Task goal:
Output every entry below exactly, without its pictures.

Supplied material:
#####

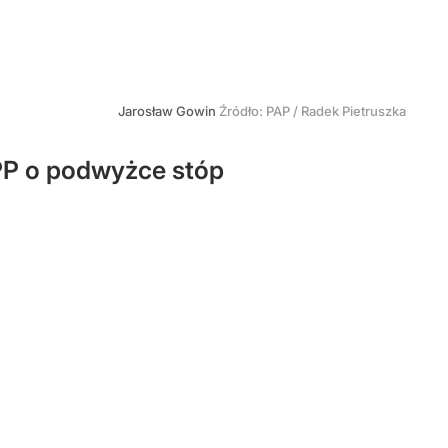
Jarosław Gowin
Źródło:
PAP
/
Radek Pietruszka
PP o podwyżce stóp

#####

Final answer:
Jarosław Gowin
Źródło:
PAP
/
Radek Pietruszka
PP o podwyżce stóp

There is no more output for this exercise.